- [Problem]
All that should be output is the block of lines below from the line with "camera: 45 degrees left, 0 degrees up" to the line with "bowl [455,207,484,229] ->", both included, exactly as written.
*** Opening of Dataset entries ***
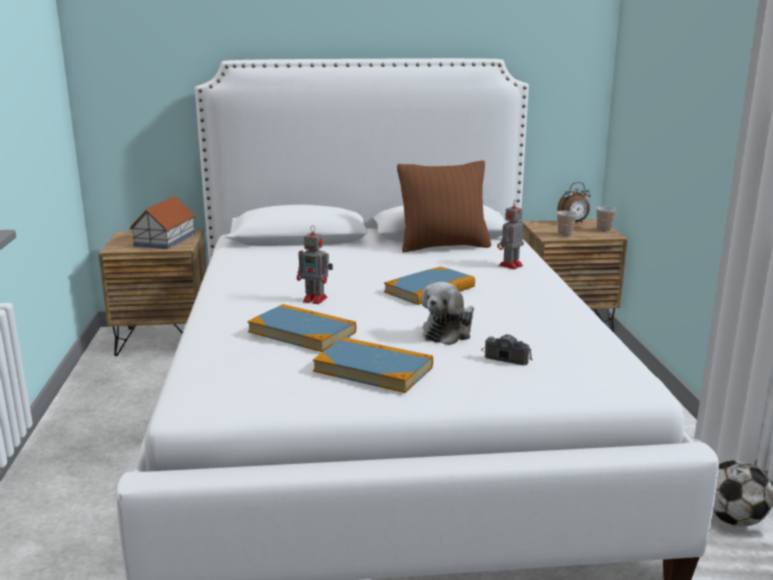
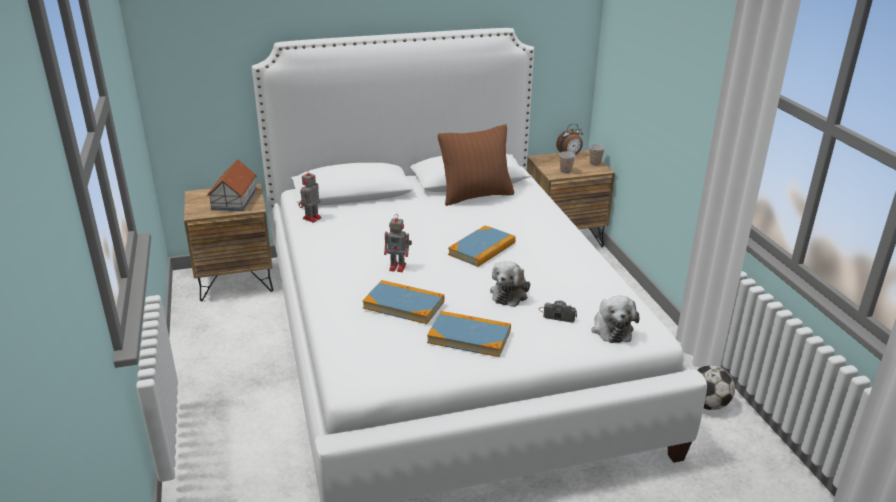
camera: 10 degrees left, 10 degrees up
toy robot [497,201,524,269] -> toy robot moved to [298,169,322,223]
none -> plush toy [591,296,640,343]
*** Close of Dataset entries ***
*** Opening of Dataset entries ***
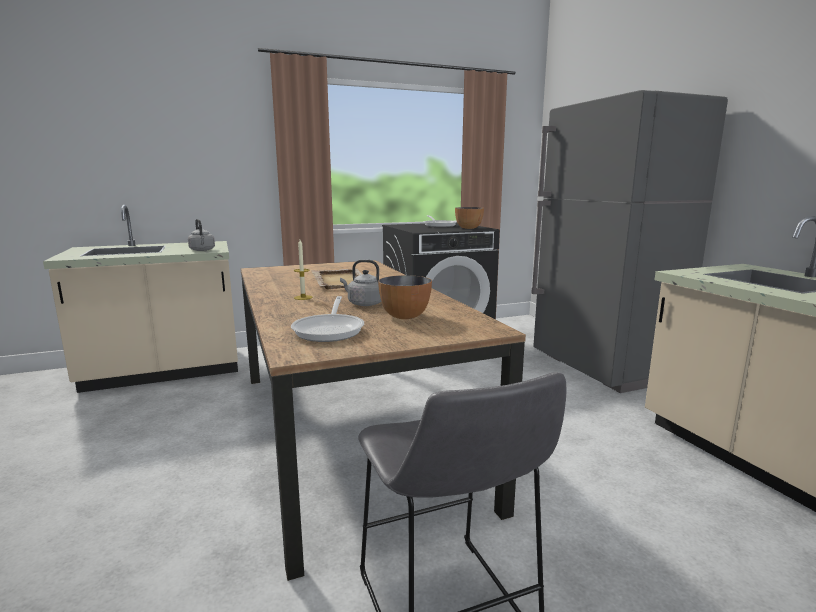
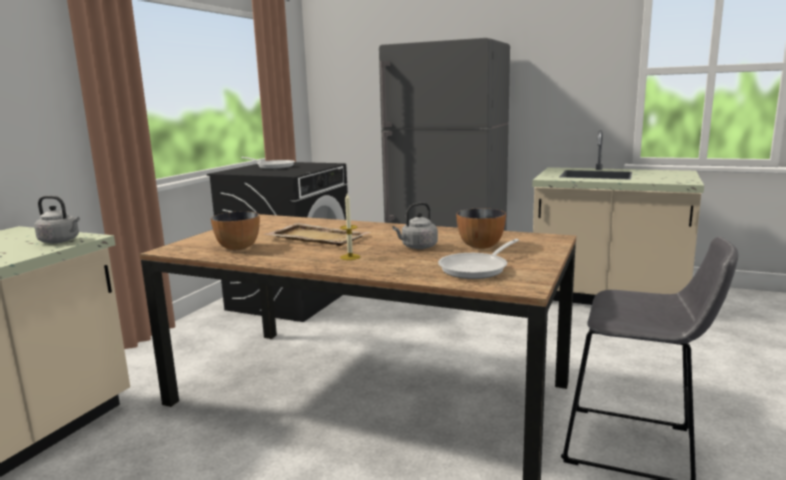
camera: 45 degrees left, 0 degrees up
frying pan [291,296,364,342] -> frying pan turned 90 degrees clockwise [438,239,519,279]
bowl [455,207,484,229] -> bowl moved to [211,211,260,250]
*** Close of Dataset entries ***
*** Opening of Dataset entries ***
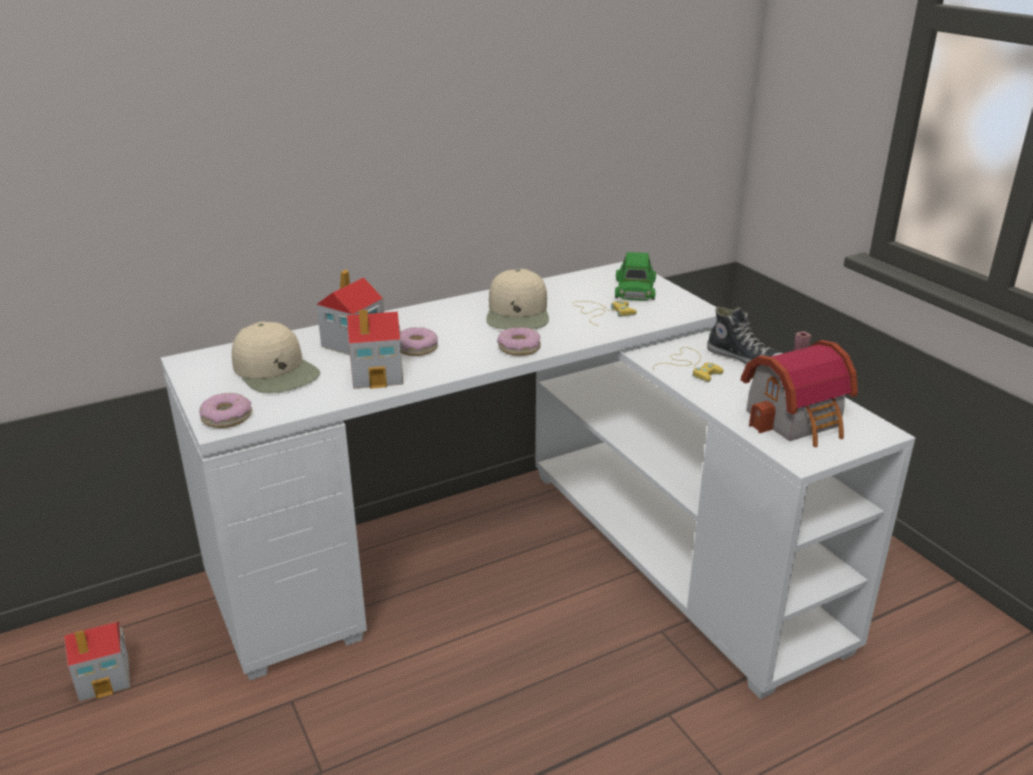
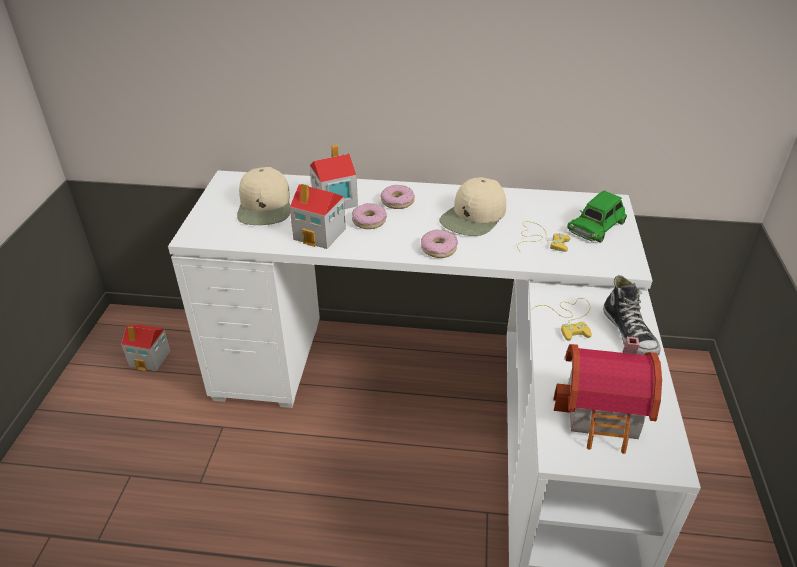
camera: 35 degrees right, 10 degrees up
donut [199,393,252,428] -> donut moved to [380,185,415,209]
*** Close of Dataset entries ***
- [Response]
camera: 45 degrees left, 0 degrees up
frying pan [291,296,364,342] -> frying pan turned 90 degrees clockwise [438,239,519,279]
bowl [455,207,484,229] -> bowl moved to [211,211,260,250]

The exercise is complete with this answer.